TASK DIRECTIONS:
When a record contains an image, skip the image and retype the rest of that record exactly.

RECORDS SHOWN Block Start

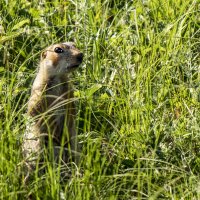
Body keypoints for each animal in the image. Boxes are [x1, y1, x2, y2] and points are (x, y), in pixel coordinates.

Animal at [23, 42, 83, 170]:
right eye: (58, 49)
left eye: (74, 44)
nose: (81, 55)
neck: (58, 79)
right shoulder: (38, 93)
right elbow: (37, 113)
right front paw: (54, 132)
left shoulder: (69, 94)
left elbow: (71, 113)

RECORDS SHOWN Block End

RESPONSE TO THIS EXERCISE:
Body keypoints for each animal in the image. Boxes are [x1, y1, x2, y2] and points are (x, y), in pixel coordinates.

Animal at [23, 42, 83, 170]:
right eye: (58, 49)
left eye: (74, 44)
nose: (81, 55)
neck: (58, 79)
right shoulder: (38, 93)
right elbow: (37, 113)
right front paw: (54, 132)
left shoulder: (69, 94)
left elbow: (71, 113)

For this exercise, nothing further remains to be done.